I poszedł w tłum. Szybko, zwijając się w półobrotach. Ciął celowo szeroko, pozornie bezładnie — wiedząc, że takie cięcia są bardziej krwawe i bardziej spektakularne. Nie chciał ich zabijać. Chciał ich tylko porządnie pokaleczyć.
— Elf! Elf! — rozdarł się dziko ktoś z tłuszczy. - Zabić elfa!
Przesada, pomyślał, Jaskier może, ale ja elfa nie przypominam z żadnej strony.
Wypatrzył tego, który krzyczał, żołnierza chyba, bo w brygantynie i wysokich butach. Wkręcił się w tłum jak węgorz. Żołnierz zastawił się trzymanym oburącz oszczepem. Geralt ciął wzdłuż drzewca, odrąbując mu palce. Zawirował, kolejnym szerokim cięciem wywołując wrzaski bólu i fontanny krwi.
— Pomiłuj! — rozczochrany młodzik o oszalałych oczach padł przed nim na kolana. - Oszczędź!

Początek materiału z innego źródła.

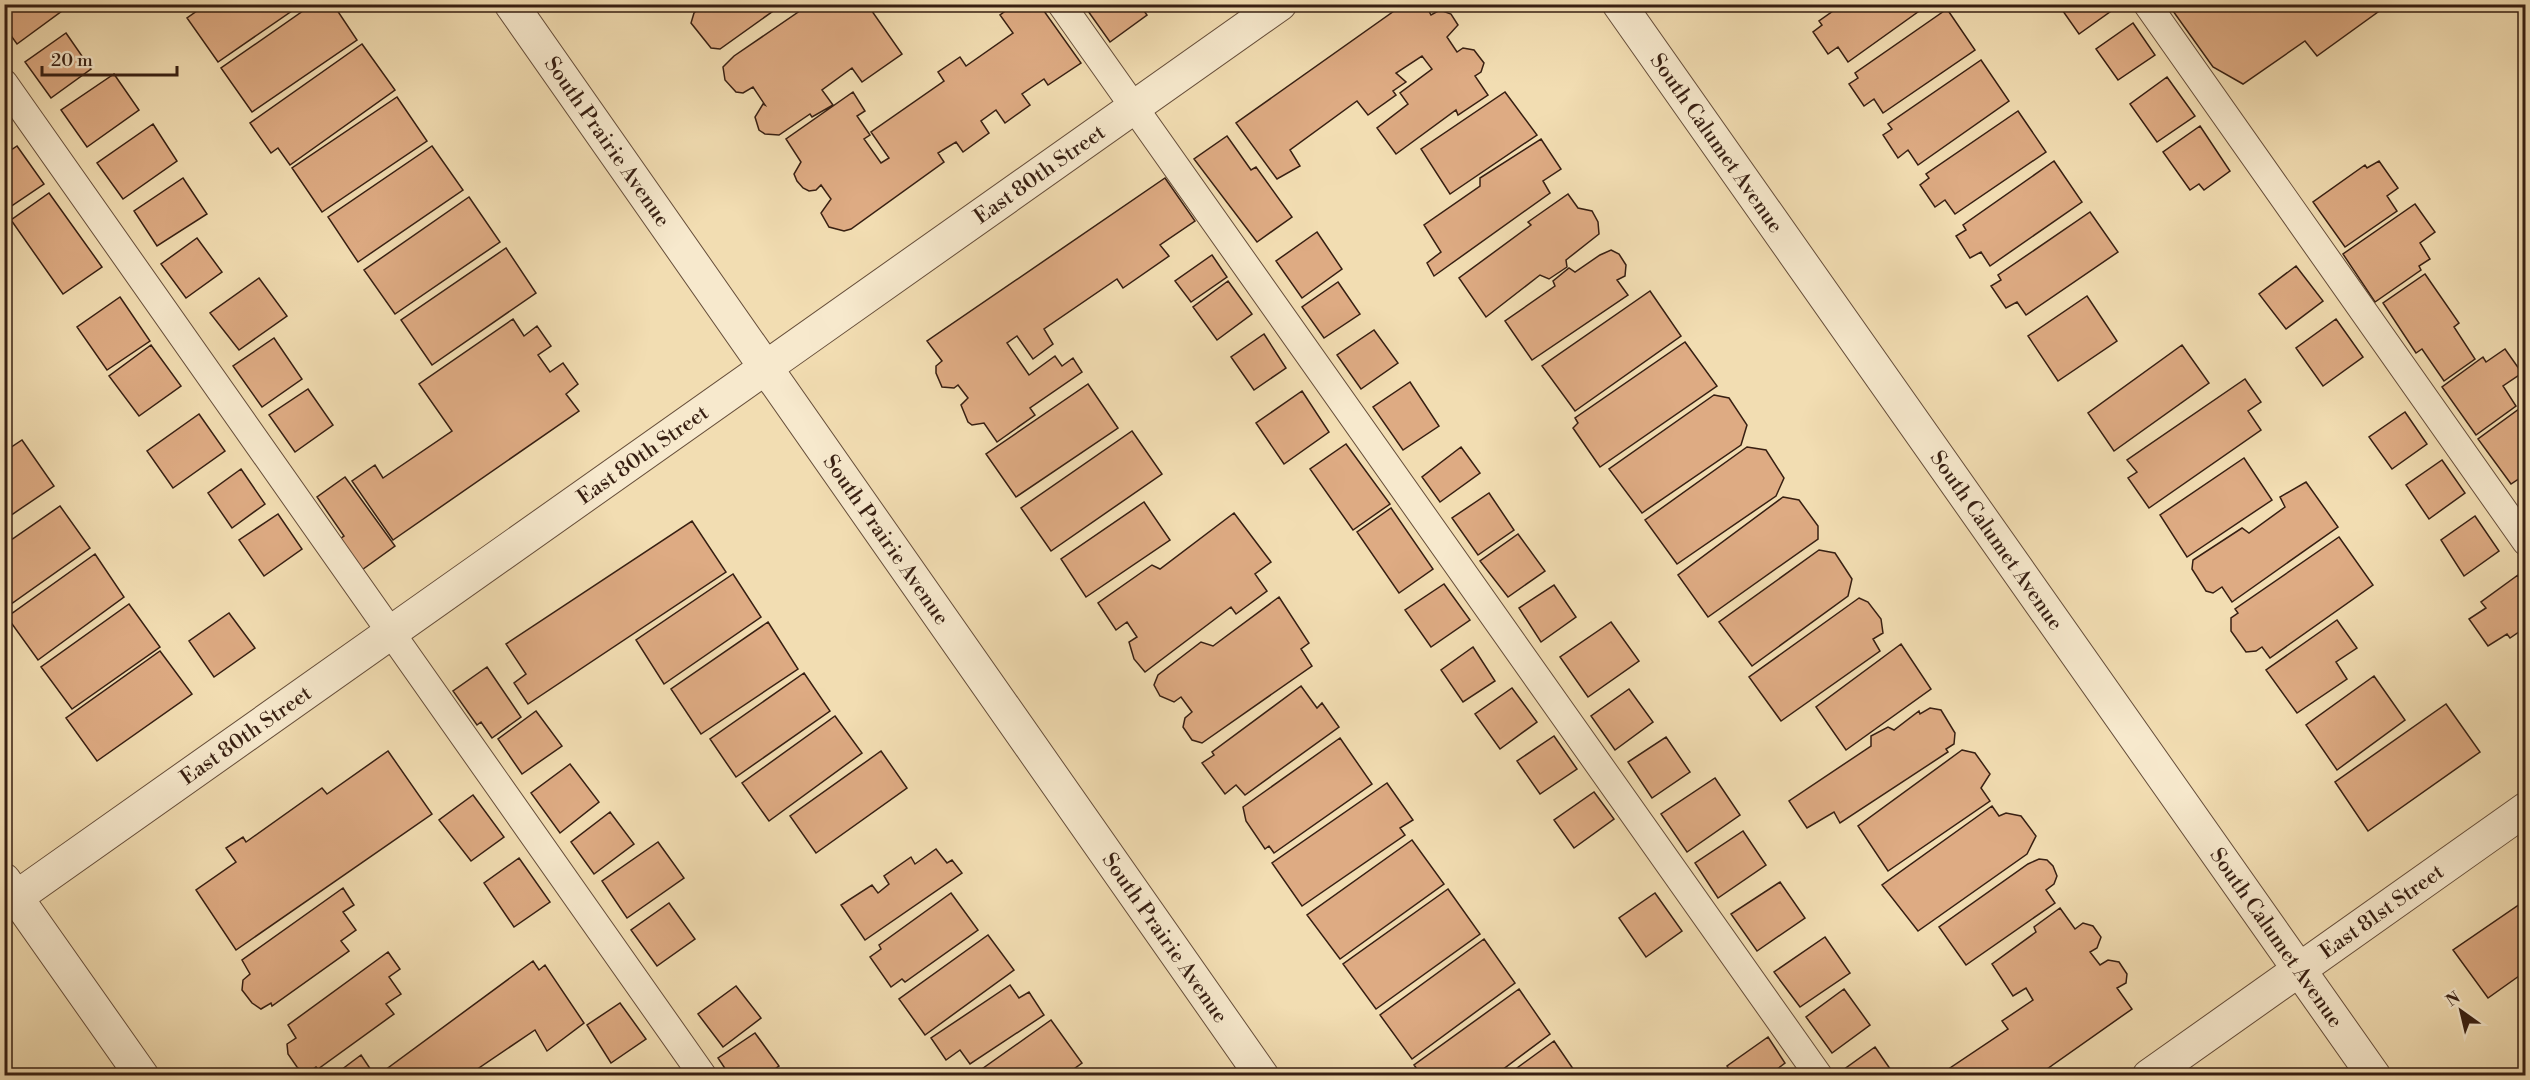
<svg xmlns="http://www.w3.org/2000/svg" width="2530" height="1080" font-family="'Libre Bodoni',serif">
<rect width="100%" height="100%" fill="#f2ddb2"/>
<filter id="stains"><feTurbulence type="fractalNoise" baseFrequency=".00333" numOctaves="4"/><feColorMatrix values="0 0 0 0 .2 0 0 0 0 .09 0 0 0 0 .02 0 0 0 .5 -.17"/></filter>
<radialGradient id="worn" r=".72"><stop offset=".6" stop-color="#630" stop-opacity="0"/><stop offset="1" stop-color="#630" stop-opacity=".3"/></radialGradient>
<path fill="#deab83" stroke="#371f12" stroke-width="1.5" d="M4 4H63L66 8 17 44 4 26Z
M207 4H302L218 62 187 18Z
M313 4H333L357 40 252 112 221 68Z
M704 4H783L720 49 711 48 691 23 694 13Z
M810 4H867L902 54 862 82 852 68 822 90 833 105 812 117 810 114 779 135 765 134 759 130 755 117 763 104 765 105 753 87 743 93 736 92 725 80 723 67 734 56Z
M1015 4H1039L1081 63 1048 85 1044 79 1022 94 1030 105 1005 123 996 110 981 121 989 133 963 152 956 142 938 153 944 162 851 229 844 231 829 227 821 213 831 199 821 185 816 190 809 191 803 188 797 181 794 174 801 162 786 139 853 92 865 111 857 116 870 135 864 139 881 163 889 158 871 132 944 81 938 72 960 57 966 66 1013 33 1000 15Z
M1083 4H1139L1147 15 1110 42Z
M1404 4H1425L1431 15 1440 10 1451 14 1458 25 1447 37 1457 52 1463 48 1474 50 1484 63 1481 72 1475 76 1488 95 1458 115 1456 110 1396 154 1377 128 1408 104 1400 93 1432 69 1422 56 1396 73 1406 82 1393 91 1396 95 1368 115 1357 101 1290 150 1300 166 1277 179 1236 123Z
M1843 4H1929L1848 62 1838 47 1828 54 1813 32 1822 25 1819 21Z
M2058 4H2111L2114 9 2079 34Z
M2168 4H2389L2317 56 2305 41 2243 84 2213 67Z
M1947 9 1975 50 1883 113 1874 99 1864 106 1849 84 1858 78 1855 73Z
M2133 23 2155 55 2118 80 2096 49Z
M66 33 91 69 51 98 25 62Z
M362 44 395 90 290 165 278 148 271 153 250 123Z
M1981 60 2009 101 1918 165 1908 150 1898 158 1883 135 1892 129 1888 124Z
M114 74 139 110 87 147 61 110Z
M2167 77 2195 116 2157 142 2130 104Z
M1505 92 1537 135 1450 194 1421 149Z
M397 97 427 141 322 212 292 168Z
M2018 111 2046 152 1955 214 1945 200 1935 207 1920 185 1929 178 1926 174Z
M153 124 177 161 123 199 97 163Z
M2200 126 2230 171 2204 190 2199 184 2190 190 2163 152Z
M1227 136 1251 170 1256 167 1292 217 1257 242 1194 159Z
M1541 139 1561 169 1543 181 1550 193 1434 276 1427 263 1441 252 1424 225 1480 186V178Z
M17 146 44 184 4 211V155Z
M432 146 463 190 358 262 328 217Z
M2054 161 2082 202 1990 266 1981 252 1970 258 1956 236 1966 230 1963 225Z
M2379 161 2398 188 2387 196 2397 211 2345 247 2313 202 2365 165 2367 168Z
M183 178 207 214 157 246 134 211Z
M1165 178 1195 221 1160 245 1169 256 1123 288 1117 279 1044 329 1053 344 1033 359 1017 336 1007 343 1029 375 1055 356 1062 366 1073 358 1082 372 1030 408 1035 415 997 442 984 423 972 425 968 422 961 405 968 398 958 385 954 388 942 387 936 373V366L942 361 927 341Z
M49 193 102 267 63 294 11 220Z
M1568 194 1578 208 1592 211 1598 222 1599 234 1566 260 1567 267 1549 279 1540 275 1486 317 1459 278 1531 225 1528 222Z
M469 197 500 242 395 314 364 270Z
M2415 204 2435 232 2420 243 2430 259 2419 266 2421 270 2375 302 2343 254Z
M2090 212 2118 252 2026 315 2017 302 2006 308 1991 286 2001 280 1998 275Z
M1317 232 1342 269 1302 298 1276 261Z
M197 238 222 272 186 298 161 264Z
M506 248 536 293 432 365 401 320Z
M1611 250 1619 254 1626 265 1625 276 1617 280 1628 295 1532 360 1505 321 1555 286 1553 281 1569 268 1575 272 1600 255Z
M1212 255 1227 277 1191 302 1175 281Z
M2296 266 2323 301 2286 329 2259 294Z
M2425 274 2459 323 2454 327 2475 359 2444 381 2422 349 2416 353 2383 303Z
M259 278 287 316 239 350 210 313Z
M1228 281 1252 314 1217 340 1193 307Z
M1338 282 1360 314 1324 338 1302 307Z
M1650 291 1681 336 1575 411 1542 366Z
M2087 296 2117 341 2058 381 2028 336Z
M120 297 150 341 107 370 77 327Z
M513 319 524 336 537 326 551 346 538 355 550 372 563 363 578 384 566 394 579 411 393 540 352 481 375 465 383 478 452 431 419 384Z
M2336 319 2363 357 2323 386 2296 348Z
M1374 330 1398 363 1361 389 1337 355Z
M1264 334 1286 368 1254 390 1231 357Z
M274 338 302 379 262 407 233 366Z
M1685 342 1717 386 1600 467 1573 428 1578 423 1575 418Z
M151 345 181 386 139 416 109 376Z
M2182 345 2209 383 2114 451 2088 413Z
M2505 349 2522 373 2503 386 2516 406 2476 435 2442 387 2483 357 2486 362Z
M2245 379 2261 402 2248 411 2261 430 2149 508 2128 478 2137 472 2127 460Z
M1410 382 1439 426 1403 450 1373 407Z
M1088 384 1118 428 1016 497 986 454Z
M308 389 333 425 295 452 269 415Z
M1302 391 1329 432 1284 464 1256 423Z
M1714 395 1729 398 1747 425 1741 445 1642 513 1609 469Z
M2526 408V474L2511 484 2478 439 2519 409 2521 411Z
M2405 412 2427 444 2392 469 2369 437Z
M199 414 225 451 173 488 147 451Z
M1132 431 1162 474 1051 551 1021 508Z
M22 440 54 486 4 520V452Z
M1346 444 1390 504 1353 530 1310 469Z
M1461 447 1480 473 1440 502 1422 477Z
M1747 447 1766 450 1784 478 1776 496 1677 564 1645 520Z
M2244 458 2272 500 2187 557 2160 515Z
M2442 460 2465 493 2429 519 2406 485Z
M241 469 265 504 232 528 208 493Z
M345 477 395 546 359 572 337 541 344 536 317 497Z
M2306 482 2338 527 2232 602 2222 587 2213 593 2206 591 2192 569 2193 560 2242 528 2249 533 2285 507 2280 497Z
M1489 493 1514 530 1478 555 1452 518Z
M1783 497 1799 500 1818 526V539L1708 617 1678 575Z
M1144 502 1170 540 1086 597 1061 559Z
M60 506 90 548 4 609V545Z
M1391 508 1433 569 1399 593 1357 532Z
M1234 513 1271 562 1255 574 1267 591 1236 614 1231 607 1145 672 1134 659 1129 642 1137 637 1127 622 1116 630 1098 603 1152 565 1160 569Z
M278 514 302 549 264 576 239 540Z
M2475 516 2499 551 2464 576 2441 540Z
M692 521 726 572 528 704 514 683 526 674 506 644Z
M1518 534 1545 571 1508 597 1480 561Z
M2339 537 2373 585 2270 658 2262 647 2256 651 2246 652 2231 631V618L2238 613 2235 609Z
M1819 550 1835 553 1852 579 1848 596 1752 666 1719 622Z
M95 554 124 597 38 660 7 617Z
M733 574 761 617 664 684 636 640Z
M2518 575 2526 586V627L2510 638 2507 634 2488 646 2469 619 2486 608 2481 602Z
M1444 584 1470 620 1431 647 1405 610Z
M1554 585 1576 617 1541 642 1519 608Z
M1279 597 1309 643 1301 649 1312 666 1202 743 1192 740 1183 727 1185 718 1192 712 1181 697 1174 702 1160 696 1154 685 1158 675 1201 642 1213 646Z
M1859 598 1868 602 1881 619 1883 633 1873 639 1880 651 1781 721 1749 677Z
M129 604 160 647 72 709 41 667Z
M229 613 255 648 214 677 189 641Z
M2337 620 2357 648 2336 662 2347 679 2297 713 2266 670Z
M768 622 798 669 701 734 671 689Z
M1611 622 1639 661 1588 697 1560 657Z
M1901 644 1931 689 1846 750 1816 707Z
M1473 647 1495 681 1463 702 1441 670Z
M160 651 192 694 97 761 66 718Z
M487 667 521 717 492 738 481 722 477 725 453 691Z
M804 673 830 711 736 777 710 739Z
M2374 676 2405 720 2337 770 2306 725Z
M1301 686 1317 708 1322 703 1339 727 1245 795 1236 785 1225 794 1202 763 1214 755 1212 752Z
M1512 688 1537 722 1500 749 1475 714Z
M1629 689 1653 722 1615 750 1591 716Z
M2446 704 2480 752 2368 831 2335 782Z
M1930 708 1941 710 1955 733 1954 744 1946 749 1948 752 1840 823 1834 812 1807 828 1789 801 1871 746V736L1888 727 1894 730 1919 711 1920 714Z
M536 711 562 746 522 774 498 739Z
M835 716 862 753 769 821 742 783Z
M1554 736 1577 769 1540 794 1517 761Z
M1666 737 1690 772 1652 798 1628 762Z
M1340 738 1372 784 1274 853 1269 846 1265 849 1246 821 1243 807Z
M1962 750 1975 753 1990 774 1981 788 1990 801 1888 871 1858 826Z
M388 751 432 814 236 950 196 890 236 862 226 848 243 837 246 842 322 788 327 794Z
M881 751 907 788 816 853 790 816Z
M570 764 599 802 560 833 531 793Z
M1715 778 1740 815 1687 852 1661 814Z
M1387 783 1413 820 1400 828 1405 835 1302 906 1272 863Z
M1594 792 1614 819 1574 848 1554 820Z
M473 795 504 837 471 861 439 820Z
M1992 806 1999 816 2006 813 2021 816 2036 836 2027 854 1918 931 1882 885Z
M610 812 634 844 594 874 571 842Z
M1743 831 1766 865 1718 898 1695 863Z
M1412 840 1444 884 1340 959 1307 915Z
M658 842 684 878 627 918 602 881Z
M936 849 947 863 952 860 962 873 865 940 841 905 872 885 878 893 889 884 884 876 911 857 915 864Z
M519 858 550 902 514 927 484 883Z
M2039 859 2047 860 2053 866 2057 876 2054 884 2046 890 2055 903 1966 965 1939 927 2028 864Z
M1780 882 1805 918 1757 951 1731 914Z
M343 888 354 905 343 912 356 930 341 941 349 951 272 1006 271 1003 261 1009 252 1003 242 990 243 980 250 974 242 960Z
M1448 889 1480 934 1376 1009 1343 964Z
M951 893 978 930 905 982 902 979 891 987 870 957 881 949 879 945Z
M1655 893 1682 931 1646 957 1619 918Z
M2526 900V959L2523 961 2526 971 2488 998 2453 950Z
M669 903 695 939 657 966 631 930Z
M2060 908 2075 929 2083 923 2093 926 2101 937 2097 948 2090 952 2100 965 2108 960 2119 962 2127 974 2126 983 2117 988 2132 1009 2037 1076H1938L2008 1029 2002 1021 2033 1000 2026 988 2013 996 1992 964 2036 932 2034 927Z
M988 935 1014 970 925 1035 899 999Z
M1825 937 1850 973 1800 1007 1774 972Z
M1484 939 1515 983 1412 1059 1380 1015Z
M388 952 400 969 389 977 401 994 386 1004 394 1014 318 1069 316 1067 306 1074 297 1067 288 1054 287 1044 296 1038 288 1025Z
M533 961 539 970 545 965 584 1023 547 1051 535 1030 467 1076H377Z
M1010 985 1019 998 1029 992 1044 1015 970 1064 960 1050 946 1060 931 1038Z
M736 986 761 1018 723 1047 698 1014Z
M1519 989 1550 1034 1494 1076H1422L1414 1065Z
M1844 989 1870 1025 1832 1053 1806 1017Z
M620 1003 646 1039 611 1063 587 1025Z
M1051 1020 1082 1063 1064 1076H972Z
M755 1033 779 1066 765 1076H730L718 1058Z
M1768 1037 1785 1063 1768 1076H1733L1727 1066Z
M1554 1041 1578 1076H1506Z
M1875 1047 1895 1076H1847L1843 1070Z
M361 1055 375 1076H333Z"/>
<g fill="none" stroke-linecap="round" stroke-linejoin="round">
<defs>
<path id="lane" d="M1061 4 1819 1076
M2147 4 2526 542
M4 83 703 1076"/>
<g id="street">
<path id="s1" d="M511 4 1262 1076"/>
<path id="s2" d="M1619 4 2374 1076"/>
<path d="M4 880 142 1076"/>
<path id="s3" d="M4 906 1280 4"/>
<path id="s4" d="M2149 1076 2526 809"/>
</g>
</defs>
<use href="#lane" stroke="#664e3a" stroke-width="29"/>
<use href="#street" stroke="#664e3a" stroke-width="35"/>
<use href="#lane" stroke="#f7e9cd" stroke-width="27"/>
<use href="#street" stroke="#f7e9cd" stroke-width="33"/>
</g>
<g text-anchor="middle" stroke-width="6" stroke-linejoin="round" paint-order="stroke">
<g font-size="21" fill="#371f12" stroke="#f7e9cd">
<text dy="7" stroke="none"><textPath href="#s1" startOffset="168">South Prairie Avenue</textPath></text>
<text dy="7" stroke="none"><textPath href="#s2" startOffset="170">South Calumet Avenue</textPath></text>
<text dy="7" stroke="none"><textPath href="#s3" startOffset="1268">East 80th Street</textPath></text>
<text dy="7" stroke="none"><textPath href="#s3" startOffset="782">East 80th Street</textPath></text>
<text dy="7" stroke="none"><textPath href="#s1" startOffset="654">South Prairie Avenue</textPath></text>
<text dy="7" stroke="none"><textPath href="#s2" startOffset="656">South Calumet Avenue</textPath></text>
<text dy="7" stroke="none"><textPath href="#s3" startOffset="296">East 80th Street</textPath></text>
<text dy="7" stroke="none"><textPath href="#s4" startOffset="285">East 81st Street</textPath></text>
<text dy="7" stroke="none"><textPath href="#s2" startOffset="1142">South Calumet Avenue</textPath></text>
<text dy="7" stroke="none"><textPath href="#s1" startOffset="1140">South Prairie Avenue</textPath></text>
</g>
</g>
<rect width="2530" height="1080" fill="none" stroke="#f2ddb2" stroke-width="24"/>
<rect x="6" y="6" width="2518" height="1068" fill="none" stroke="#371f12" stroke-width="3"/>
<rect x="12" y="12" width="2506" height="1056" fill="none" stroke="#371f12" stroke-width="1.5"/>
<g transform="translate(2461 1011) rotate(326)" stroke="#f7e9cd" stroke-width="4.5" paint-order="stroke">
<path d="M0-4.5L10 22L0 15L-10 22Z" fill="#371f12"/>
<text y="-9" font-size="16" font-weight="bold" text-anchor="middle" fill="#371f12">N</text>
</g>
<path d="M42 66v9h135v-9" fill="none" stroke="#371f12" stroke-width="3"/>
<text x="51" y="66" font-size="18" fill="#371f12" stroke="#f7e9cd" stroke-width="4.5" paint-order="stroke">20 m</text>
<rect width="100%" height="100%" filter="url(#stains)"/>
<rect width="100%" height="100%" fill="url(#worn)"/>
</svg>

Geralt oszczędził, wstrzymał rękę i miecz, przeznaczony do ciosu impet wykorzystując na obrót. Kątem oka zobaczył, jak rozczochrany się zrywa, zobaczył, co trzyma w rękach. Złamał obrót, by wywinąć się w odwrotny unik. Ale ugrzązł w tłumie. Na ułamek sekundy ugrzązł w tłumie.
Mógł tylko spojrzeć na lecące ku niemu trójzębne ostrze wideł.